### REQUEST
Repeat every line of the items below, from the line containing "common name: Eurasian jay" down to the line containing "genus: Rubus", including both of those lines.

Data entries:
-- begin --

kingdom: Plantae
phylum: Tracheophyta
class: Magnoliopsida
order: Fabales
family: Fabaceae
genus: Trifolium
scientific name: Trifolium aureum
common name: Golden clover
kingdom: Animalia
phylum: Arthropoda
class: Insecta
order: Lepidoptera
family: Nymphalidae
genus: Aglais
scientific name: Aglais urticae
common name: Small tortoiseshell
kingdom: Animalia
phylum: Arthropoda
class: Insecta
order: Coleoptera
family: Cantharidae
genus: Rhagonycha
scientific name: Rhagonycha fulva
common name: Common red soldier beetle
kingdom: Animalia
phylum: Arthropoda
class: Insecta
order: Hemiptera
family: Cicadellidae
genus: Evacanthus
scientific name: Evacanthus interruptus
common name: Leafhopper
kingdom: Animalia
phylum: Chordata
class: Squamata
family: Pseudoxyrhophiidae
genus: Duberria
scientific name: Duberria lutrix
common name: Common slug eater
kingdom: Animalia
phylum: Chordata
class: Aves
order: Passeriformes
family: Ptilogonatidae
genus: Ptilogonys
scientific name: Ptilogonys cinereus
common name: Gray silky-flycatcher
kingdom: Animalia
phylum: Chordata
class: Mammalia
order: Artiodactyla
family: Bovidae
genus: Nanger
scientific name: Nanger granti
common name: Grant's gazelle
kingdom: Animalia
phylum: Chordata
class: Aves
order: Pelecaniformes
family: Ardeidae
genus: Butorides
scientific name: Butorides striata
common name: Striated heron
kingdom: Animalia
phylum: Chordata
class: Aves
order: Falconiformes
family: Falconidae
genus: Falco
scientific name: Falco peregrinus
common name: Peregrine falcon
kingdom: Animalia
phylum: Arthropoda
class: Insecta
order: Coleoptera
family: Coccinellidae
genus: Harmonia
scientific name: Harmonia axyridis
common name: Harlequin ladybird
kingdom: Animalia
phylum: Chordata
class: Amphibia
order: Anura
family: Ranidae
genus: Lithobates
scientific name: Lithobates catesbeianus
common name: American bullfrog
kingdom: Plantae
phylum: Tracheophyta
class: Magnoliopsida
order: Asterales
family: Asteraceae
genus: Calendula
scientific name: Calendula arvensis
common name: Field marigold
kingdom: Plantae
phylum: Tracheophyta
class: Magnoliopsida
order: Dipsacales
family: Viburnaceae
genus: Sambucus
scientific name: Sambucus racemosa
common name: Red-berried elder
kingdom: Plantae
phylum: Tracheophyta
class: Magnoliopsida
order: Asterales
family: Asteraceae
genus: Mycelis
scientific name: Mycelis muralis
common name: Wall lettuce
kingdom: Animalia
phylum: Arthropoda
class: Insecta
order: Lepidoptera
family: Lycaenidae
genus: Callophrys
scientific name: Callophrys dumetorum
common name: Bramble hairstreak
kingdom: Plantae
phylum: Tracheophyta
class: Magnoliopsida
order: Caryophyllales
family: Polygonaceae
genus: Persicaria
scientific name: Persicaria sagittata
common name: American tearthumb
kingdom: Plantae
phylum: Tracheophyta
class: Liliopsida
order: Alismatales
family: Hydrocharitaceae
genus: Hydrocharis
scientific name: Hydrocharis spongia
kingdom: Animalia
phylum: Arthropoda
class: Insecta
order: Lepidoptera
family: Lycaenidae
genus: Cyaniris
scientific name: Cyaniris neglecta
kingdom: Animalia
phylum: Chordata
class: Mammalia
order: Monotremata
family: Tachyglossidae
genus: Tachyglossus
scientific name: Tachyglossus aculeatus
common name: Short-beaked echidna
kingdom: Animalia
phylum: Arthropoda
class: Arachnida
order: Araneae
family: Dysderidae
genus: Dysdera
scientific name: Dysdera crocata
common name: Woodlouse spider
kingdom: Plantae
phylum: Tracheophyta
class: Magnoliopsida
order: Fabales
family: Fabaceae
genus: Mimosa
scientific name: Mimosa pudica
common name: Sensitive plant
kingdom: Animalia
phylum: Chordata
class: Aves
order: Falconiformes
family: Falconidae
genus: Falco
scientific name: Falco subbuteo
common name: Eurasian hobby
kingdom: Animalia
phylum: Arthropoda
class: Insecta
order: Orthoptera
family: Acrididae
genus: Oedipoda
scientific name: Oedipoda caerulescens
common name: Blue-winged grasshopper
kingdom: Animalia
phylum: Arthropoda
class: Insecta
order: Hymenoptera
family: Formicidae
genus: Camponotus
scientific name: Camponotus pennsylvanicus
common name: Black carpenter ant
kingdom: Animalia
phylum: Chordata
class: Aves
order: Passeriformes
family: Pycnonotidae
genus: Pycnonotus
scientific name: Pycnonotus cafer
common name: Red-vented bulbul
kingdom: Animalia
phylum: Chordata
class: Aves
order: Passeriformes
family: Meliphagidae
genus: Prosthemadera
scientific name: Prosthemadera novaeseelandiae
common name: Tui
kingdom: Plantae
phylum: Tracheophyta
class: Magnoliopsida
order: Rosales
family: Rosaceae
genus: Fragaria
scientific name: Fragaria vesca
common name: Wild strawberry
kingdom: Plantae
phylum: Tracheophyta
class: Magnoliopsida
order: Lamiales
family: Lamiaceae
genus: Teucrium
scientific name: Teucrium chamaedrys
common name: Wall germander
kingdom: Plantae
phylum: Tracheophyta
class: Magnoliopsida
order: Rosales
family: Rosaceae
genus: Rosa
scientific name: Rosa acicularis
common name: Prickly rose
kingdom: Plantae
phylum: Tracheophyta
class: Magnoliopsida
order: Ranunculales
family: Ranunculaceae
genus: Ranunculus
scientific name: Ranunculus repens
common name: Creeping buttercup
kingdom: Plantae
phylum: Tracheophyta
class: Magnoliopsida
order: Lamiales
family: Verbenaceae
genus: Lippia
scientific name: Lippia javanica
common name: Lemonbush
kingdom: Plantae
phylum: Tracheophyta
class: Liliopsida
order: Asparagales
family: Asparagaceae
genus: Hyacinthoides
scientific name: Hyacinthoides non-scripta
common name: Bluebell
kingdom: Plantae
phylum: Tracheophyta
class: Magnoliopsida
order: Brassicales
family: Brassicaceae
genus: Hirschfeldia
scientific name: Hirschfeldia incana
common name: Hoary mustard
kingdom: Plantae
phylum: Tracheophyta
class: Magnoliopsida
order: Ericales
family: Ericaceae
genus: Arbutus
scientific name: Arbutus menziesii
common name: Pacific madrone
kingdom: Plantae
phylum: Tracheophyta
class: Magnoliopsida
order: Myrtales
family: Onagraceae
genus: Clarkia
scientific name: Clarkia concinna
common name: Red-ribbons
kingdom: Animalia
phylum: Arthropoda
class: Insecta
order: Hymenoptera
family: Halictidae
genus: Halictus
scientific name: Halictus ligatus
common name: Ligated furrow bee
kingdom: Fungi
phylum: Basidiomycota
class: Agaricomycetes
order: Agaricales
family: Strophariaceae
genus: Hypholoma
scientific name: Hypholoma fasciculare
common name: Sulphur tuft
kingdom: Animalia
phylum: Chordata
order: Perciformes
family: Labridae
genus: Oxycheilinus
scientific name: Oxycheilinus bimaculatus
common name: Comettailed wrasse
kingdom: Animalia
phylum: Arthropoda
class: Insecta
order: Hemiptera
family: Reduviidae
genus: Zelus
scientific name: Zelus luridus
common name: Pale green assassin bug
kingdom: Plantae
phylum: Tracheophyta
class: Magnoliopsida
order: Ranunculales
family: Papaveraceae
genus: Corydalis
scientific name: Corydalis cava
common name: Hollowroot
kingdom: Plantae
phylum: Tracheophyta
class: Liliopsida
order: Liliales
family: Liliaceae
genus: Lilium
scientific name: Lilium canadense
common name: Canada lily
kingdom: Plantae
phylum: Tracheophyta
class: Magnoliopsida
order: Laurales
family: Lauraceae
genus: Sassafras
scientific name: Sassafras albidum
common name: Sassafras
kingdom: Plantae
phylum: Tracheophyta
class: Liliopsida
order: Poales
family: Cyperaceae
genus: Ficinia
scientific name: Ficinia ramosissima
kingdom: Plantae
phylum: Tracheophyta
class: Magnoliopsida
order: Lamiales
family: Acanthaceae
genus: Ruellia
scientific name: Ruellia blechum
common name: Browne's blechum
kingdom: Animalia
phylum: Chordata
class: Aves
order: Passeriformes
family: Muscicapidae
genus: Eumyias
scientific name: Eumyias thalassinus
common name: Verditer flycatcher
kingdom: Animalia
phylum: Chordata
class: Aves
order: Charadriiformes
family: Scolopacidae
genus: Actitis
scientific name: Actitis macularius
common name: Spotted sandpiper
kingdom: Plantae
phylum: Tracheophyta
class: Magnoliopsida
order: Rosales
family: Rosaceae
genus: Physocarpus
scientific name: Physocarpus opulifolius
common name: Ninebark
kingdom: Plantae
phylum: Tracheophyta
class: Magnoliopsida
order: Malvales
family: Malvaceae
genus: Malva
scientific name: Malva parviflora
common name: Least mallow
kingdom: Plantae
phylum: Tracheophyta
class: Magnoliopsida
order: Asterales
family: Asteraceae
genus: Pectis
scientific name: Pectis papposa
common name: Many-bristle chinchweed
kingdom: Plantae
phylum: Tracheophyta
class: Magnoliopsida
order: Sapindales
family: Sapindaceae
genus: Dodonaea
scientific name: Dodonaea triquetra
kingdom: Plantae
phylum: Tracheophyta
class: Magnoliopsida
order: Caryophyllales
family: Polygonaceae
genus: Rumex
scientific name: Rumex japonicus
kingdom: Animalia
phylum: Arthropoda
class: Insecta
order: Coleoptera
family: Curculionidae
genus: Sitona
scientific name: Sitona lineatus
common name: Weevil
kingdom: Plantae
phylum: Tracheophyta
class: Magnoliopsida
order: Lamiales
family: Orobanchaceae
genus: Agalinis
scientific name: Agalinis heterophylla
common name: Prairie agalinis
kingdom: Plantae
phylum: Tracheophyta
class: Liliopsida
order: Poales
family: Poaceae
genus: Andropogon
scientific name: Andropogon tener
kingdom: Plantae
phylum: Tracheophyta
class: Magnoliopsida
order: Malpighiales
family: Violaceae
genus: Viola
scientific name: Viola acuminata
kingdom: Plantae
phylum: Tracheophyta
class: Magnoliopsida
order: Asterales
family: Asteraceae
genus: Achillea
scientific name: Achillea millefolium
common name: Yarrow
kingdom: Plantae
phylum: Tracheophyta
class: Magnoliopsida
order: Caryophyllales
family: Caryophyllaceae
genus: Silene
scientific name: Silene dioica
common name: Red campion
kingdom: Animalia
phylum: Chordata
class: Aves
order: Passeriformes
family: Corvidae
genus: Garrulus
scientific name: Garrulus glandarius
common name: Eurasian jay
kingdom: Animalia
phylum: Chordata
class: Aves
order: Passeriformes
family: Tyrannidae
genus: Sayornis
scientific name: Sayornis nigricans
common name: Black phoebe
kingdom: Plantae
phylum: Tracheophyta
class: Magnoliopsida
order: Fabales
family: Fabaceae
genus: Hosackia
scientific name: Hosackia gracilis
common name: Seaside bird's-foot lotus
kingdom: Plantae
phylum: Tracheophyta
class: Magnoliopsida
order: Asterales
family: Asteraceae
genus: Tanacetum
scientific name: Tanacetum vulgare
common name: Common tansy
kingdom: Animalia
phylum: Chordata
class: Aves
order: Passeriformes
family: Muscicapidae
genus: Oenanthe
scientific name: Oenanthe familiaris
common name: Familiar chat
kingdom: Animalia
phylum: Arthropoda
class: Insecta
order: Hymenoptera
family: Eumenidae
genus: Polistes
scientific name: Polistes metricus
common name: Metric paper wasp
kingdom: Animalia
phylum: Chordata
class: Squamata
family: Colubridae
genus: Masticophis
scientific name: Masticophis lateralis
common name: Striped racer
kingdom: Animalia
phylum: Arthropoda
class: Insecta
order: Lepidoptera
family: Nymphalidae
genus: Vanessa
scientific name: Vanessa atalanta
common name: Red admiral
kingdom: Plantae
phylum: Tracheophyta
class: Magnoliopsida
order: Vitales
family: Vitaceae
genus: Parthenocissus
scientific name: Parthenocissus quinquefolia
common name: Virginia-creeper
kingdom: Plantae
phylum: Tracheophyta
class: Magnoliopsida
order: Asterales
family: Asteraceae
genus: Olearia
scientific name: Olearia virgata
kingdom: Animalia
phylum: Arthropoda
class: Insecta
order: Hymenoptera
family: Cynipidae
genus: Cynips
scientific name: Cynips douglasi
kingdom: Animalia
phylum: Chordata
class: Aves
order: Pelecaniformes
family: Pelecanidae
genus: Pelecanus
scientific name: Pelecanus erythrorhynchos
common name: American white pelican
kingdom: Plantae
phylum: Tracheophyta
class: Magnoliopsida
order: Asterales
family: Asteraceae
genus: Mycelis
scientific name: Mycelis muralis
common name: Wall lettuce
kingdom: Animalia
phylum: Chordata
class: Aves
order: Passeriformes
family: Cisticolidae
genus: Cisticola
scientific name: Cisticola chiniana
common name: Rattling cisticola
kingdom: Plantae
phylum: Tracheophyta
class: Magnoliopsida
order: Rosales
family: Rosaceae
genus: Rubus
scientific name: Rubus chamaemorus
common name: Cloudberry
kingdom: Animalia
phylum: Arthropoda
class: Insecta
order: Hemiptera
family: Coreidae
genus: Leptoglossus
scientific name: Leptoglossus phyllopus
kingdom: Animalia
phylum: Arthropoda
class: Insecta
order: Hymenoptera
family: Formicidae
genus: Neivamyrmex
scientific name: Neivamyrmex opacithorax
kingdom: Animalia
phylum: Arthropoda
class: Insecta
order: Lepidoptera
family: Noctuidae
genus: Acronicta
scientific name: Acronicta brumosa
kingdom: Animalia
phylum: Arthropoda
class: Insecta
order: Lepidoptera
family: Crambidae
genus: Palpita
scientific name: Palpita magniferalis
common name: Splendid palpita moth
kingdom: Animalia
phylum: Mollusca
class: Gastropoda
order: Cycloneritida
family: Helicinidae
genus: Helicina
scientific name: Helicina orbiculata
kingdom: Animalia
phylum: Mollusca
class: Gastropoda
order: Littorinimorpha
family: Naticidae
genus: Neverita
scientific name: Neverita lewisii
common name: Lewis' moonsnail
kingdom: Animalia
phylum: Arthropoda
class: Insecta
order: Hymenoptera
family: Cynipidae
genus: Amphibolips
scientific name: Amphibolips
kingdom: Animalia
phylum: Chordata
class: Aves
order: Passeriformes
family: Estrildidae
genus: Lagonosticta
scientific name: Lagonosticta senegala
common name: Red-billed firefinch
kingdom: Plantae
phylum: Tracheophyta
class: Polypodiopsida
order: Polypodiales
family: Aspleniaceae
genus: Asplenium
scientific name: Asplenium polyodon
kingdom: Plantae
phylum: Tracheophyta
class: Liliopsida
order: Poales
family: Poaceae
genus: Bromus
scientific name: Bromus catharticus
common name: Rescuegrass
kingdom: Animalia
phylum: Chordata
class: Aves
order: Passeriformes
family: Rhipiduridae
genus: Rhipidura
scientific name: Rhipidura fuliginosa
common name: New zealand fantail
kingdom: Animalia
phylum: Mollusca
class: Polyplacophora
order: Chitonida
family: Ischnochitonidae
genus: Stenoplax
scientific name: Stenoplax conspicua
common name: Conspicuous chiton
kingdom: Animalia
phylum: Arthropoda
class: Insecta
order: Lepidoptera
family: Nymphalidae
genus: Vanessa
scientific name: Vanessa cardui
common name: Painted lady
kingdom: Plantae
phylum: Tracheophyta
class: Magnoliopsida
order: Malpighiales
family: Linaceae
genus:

-- end --

### RESPONSE TO THE EXERCISE
common name: Eurasian jay
kingdom: Animalia
phylum: Chordata
class: Aves
order: Passeriformes
family: Tyrannidae
genus: Sayornis
scientific name: Sayornis nigricans
common name: Black phoebe
kingdom: Plantae
phylum: Tracheophyta
class: Magnoliopsida
order: Fabales
family: Fabaceae
genus: Hosackia
scientific name: Hosackia gracilis
common name: Seaside bird's-foot lotus
kingdom: Plantae
phylum: Tracheophyta
class: Magnoliopsida
order: Asterales
family: Asteraceae
genus: Tanacetum
scientific name: Tanacetum vulgare
common name: Common tansy
kingdom: Animalia
phylum: Chordata
class: Aves
order: Passeriformes
family: Muscicapidae
genus: Oenanthe
scientific name: Oenanthe familiaris
common name: Familiar chat
kingdom: Animalia
phylum: Arthropoda
class: Insecta
order: Hymenoptera
family: Eumenidae
genus: Polistes
scientific name: Polistes metricus
common name: Metric paper wasp
kingdom: Animalia
phylum: Chordata
class: Squamata
family: Colubridae
genus: Masticophis
scientific name: Masticophis lateralis
common name: Striped racer
kingdom: Animalia
phylum: Arthropoda
class: Insecta
order: Lepidoptera
family: Nymphalidae
genus: Vanessa
scientific name: Vanessa atalanta
common name: Red admiral
kingdom: Plantae
phylum: Tracheophyta
class: Magnoliopsida
order: Vitales
family: Vitaceae
genus: Parthenocissus
scientific name: Parthenocissus quinquefolia
common name: Virginia-creeper
kingdom: Plantae
phylum: Tracheophyta
class: Magnoliopsida
order: Asterales
family: Asteraceae
genus: Olearia
scientific name: Olearia virgata
kingdom: Animalia
phylum: Arthropoda
class: Insecta
order: Hymenoptera
family: Cynipidae
genus: Cynips
scientific name: Cynips douglasi
kingdom: Animalia
phylum: Chordata
class: Aves
order: Pelecaniformes
family: Pelecanidae
genus: Pelecanus
scientific name: Pelecanus erythrorhynchos
common name: American white pelican
kingdom: Plantae
phylum: Tracheophyta
class: Magnoliopsida
order: Asterales
family: Asteraceae
genus: Mycelis
scientific name: Mycelis muralis
common name: Wall lettuce
kingdom: Animalia
phylum: Chordata
class: Aves
order: Passeriformes
family: Cisticolidae
genus: Cisticola
scientific name: Cisticola chiniana
common name: Rattling cisticola
kingdom: Plantae
phylum: Tracheophyta
class: Magnoliopsida
order: Rosales
family: Rosaceae
genus: Rubus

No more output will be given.